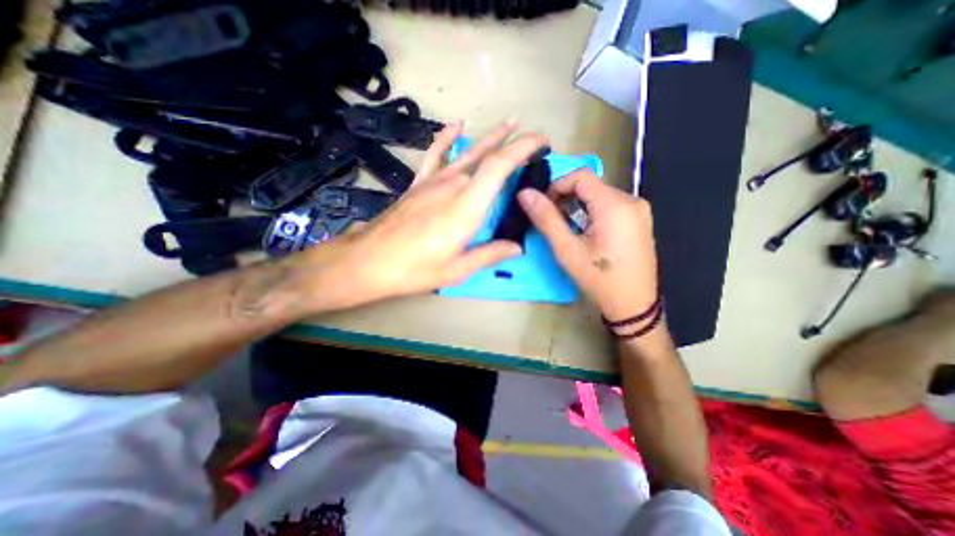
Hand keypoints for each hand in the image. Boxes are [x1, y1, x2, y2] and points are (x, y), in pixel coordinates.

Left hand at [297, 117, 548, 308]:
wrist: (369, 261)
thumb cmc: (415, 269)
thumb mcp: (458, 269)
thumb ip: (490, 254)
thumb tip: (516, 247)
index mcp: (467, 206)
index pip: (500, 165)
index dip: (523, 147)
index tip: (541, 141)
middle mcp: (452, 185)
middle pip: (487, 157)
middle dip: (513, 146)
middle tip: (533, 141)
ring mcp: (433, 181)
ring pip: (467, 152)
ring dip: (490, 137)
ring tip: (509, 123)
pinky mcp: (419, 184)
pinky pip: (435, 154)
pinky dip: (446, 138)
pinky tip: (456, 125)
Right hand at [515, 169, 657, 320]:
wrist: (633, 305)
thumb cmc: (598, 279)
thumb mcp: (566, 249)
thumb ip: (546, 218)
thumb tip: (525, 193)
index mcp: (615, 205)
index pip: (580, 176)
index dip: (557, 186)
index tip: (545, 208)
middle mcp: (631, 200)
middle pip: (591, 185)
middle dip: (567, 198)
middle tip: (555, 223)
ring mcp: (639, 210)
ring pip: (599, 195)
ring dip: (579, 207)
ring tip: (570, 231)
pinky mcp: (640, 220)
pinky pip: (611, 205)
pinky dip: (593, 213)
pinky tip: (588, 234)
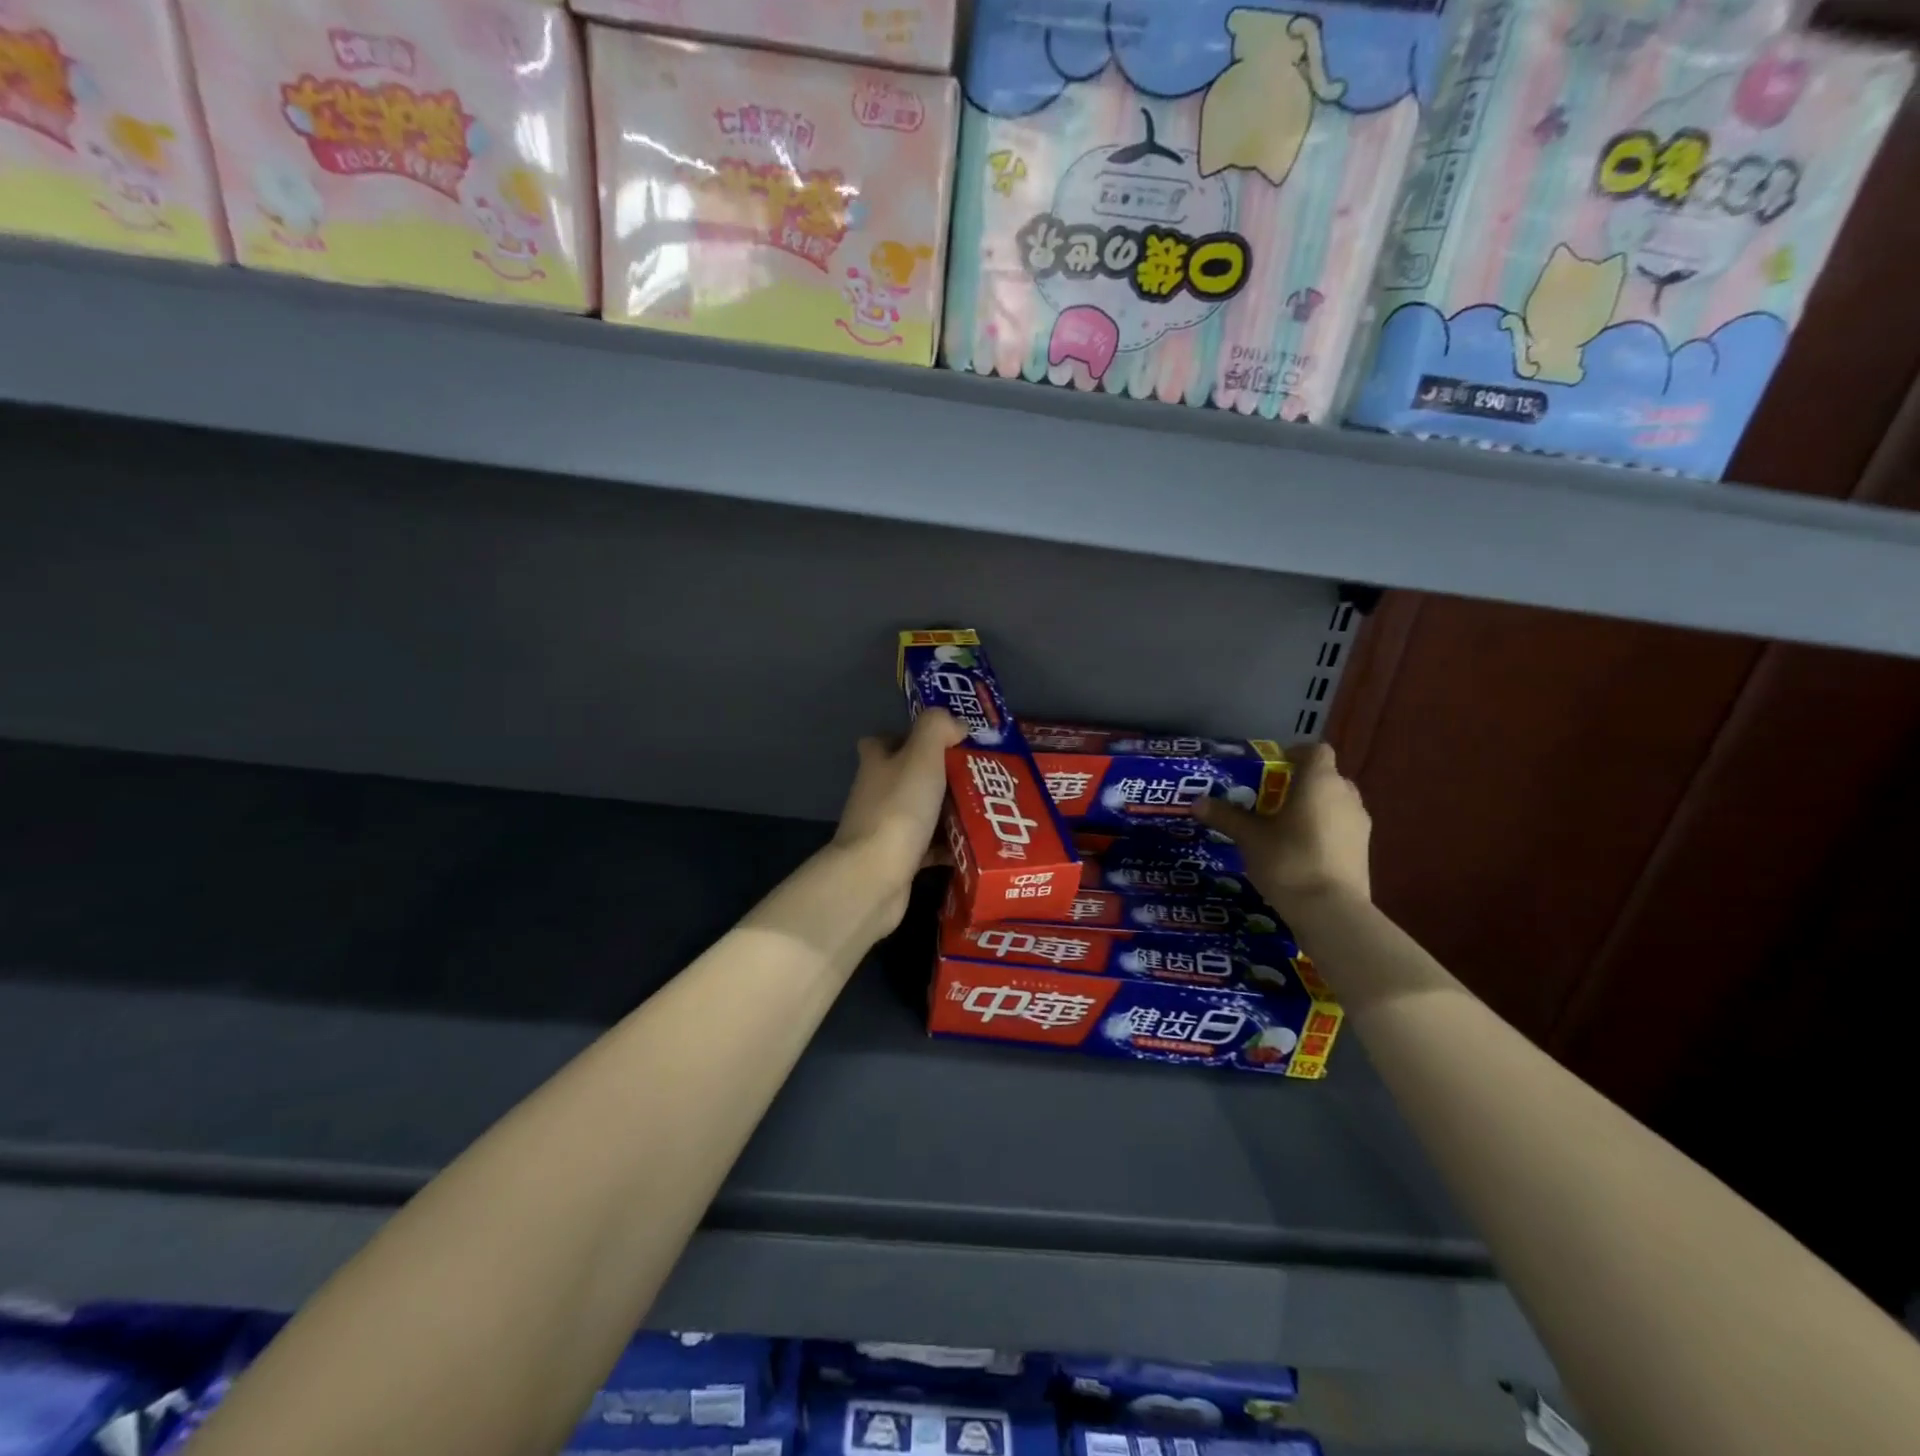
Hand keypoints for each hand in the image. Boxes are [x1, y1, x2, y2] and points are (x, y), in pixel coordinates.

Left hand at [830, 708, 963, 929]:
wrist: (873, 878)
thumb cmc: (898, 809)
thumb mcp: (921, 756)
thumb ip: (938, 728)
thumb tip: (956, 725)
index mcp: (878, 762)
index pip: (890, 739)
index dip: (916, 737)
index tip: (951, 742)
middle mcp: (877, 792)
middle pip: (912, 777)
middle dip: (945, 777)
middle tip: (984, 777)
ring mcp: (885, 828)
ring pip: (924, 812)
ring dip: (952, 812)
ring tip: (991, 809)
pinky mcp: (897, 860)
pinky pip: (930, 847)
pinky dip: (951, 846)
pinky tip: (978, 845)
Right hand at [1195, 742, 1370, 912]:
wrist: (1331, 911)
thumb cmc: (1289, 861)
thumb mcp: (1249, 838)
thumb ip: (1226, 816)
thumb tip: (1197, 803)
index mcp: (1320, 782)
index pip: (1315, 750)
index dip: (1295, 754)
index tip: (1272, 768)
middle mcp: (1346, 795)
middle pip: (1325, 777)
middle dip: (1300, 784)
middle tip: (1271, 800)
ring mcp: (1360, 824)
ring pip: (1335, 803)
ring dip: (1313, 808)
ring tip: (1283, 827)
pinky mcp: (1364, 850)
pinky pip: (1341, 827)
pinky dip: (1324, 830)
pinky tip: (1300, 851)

Task brief
Could you tally the lines in the data that contain the string "hand" and answer with the number alone?

Exercise answer
6